> REQUIRED WORK:
Keep the pictures out. Write out every line of the listing exactly.

> GIVEN RECORDS:
┏━━

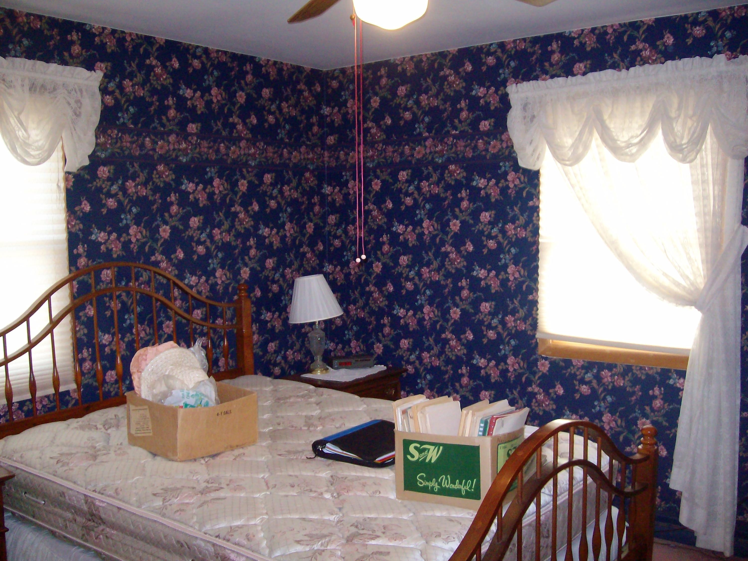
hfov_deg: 52.6
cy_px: 280
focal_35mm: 35
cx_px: 374
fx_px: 756
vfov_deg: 40.7
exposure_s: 1/40
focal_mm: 5.8
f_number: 2.8
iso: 281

┗━━

> ANSWER BOX:
hfov_deg: 52.6
cy_px: 280
focal_35mm: 35
cx_px: 374
fx_px: 756
vfov_deg: 40.7
exposure_s: 1/40
focal_mm: 5.8
f_number: 2.8
iso: 281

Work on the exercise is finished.